Charlie Buttrey

February 2, 2023

I have many faults (which I prefer to consider peccadilloes), but I am, thankfully, not a compulsive gambler. Yes, I go to Saratoga to play the ponies, but I always budget an amount that I can afford to lose and, if and when I have lost that amount, I am done gambling. I find nothing more sad that the long line of people at the ATM at the track. Similarly, when the jackpot for PowerBall or MegaMillions reaches stratospheric heights, I will indulge in $10 worth of tickets or so. I KNOW I am not going to win (though I did win $200 when the recent MegaMillions jackpot was at $1 billion), but it’s nice to fantasize about the charitable causes to which I would contribute in the extremely unlikely event that my numbers came up (I have made a deal with God: if I win PowerBall, I will give it all away. He has not yet lived up to His end of the bargain). And every December, I’ll toss $10 into a college football bowl game pool, which makes the bowl season a little more compelling.

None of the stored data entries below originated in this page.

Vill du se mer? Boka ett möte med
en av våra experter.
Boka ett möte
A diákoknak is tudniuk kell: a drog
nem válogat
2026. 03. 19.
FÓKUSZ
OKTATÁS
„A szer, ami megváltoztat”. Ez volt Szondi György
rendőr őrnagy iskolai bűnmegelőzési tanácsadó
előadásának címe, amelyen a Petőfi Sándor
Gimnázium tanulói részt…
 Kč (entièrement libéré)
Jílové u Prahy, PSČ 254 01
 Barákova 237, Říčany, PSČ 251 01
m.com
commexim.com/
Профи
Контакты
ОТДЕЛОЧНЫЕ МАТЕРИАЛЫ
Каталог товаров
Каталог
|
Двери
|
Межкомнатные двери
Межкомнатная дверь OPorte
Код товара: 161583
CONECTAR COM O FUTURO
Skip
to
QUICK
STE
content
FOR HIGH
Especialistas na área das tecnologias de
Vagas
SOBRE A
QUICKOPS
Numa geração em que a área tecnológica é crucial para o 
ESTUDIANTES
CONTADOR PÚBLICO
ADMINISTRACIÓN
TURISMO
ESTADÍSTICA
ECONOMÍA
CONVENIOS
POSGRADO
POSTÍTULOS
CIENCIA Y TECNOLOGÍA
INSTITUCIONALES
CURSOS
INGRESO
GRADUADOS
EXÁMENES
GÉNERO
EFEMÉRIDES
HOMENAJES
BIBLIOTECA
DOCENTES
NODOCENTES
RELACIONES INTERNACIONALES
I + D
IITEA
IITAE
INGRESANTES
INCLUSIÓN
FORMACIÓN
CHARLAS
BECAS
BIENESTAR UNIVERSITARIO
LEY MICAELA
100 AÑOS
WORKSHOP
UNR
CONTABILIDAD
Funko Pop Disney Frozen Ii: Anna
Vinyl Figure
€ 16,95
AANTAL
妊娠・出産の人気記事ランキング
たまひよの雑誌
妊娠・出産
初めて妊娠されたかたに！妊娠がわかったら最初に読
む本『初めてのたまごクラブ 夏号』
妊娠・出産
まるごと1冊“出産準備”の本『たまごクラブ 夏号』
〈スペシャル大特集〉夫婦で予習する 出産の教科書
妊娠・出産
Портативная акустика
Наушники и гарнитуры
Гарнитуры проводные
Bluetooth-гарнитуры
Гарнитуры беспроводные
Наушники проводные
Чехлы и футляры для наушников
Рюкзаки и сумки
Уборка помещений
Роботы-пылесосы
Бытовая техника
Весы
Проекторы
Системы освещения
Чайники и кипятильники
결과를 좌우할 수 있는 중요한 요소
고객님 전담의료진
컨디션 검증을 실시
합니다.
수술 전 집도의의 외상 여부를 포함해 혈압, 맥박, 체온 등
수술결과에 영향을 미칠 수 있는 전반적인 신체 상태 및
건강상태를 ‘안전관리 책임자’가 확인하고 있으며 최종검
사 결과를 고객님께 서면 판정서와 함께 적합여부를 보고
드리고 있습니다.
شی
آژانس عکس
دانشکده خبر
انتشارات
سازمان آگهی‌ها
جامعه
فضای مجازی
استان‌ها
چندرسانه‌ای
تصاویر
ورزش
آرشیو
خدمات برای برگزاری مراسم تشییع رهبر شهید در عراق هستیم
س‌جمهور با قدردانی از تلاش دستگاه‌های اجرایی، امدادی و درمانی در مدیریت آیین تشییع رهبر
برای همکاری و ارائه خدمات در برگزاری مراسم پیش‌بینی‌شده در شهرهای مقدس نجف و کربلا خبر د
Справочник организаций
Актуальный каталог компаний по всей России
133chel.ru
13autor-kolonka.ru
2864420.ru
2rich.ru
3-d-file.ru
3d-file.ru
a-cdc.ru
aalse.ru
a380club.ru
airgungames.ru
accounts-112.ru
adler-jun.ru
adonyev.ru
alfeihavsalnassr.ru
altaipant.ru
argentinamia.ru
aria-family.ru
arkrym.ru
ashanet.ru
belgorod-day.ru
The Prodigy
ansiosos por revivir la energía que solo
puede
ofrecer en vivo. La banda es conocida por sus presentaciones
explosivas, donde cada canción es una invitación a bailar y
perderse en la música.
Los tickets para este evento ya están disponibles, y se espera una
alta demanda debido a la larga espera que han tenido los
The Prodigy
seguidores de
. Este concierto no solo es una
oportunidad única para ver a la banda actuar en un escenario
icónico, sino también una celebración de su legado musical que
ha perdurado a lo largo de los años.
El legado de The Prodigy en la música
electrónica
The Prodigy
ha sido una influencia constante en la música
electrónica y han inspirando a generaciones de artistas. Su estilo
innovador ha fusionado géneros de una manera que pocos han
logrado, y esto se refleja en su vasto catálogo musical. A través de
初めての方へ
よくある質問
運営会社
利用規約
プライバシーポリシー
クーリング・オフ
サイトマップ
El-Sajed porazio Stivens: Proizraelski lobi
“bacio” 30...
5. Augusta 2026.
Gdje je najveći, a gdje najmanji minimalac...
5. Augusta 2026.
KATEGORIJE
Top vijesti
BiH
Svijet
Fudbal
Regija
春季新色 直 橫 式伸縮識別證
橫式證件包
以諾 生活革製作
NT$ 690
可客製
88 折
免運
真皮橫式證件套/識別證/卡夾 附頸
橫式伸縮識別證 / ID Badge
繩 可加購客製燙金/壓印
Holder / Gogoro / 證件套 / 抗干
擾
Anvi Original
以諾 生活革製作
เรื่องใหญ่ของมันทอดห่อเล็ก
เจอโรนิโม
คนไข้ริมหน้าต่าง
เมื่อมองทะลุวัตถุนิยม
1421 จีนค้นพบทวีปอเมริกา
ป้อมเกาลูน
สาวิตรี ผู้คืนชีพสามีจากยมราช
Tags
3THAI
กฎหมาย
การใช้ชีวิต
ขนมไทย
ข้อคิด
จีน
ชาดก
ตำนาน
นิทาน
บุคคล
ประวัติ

But there are a LOT of Americans with a gambling problem. About one percent of the adult population has a gambling disorder, and the number among young people is anywhere from two to seven times higher. And it is these folks whose lost money provides the revenue for all the ads you hear and see for Fan Duel and Draft Kings and MGM. The ads make it seem like all of this gambling is harmless fun. For most of us, it is.

But Americans lost a record $55 billion in casinos and on mobile-gaming apps in the first 11 months of 2022, 13.5 percent more than all 12 months of 2021. Sportsbooks, in particular, have experienced skyrocketing growth in the wake of a Supreme Court decision invalidating federal laws that prevented states from legalizing gambling; their revenue of $6.6 billion in the first 11 months of 2022 was a 65 percent increase over the previous 12 months.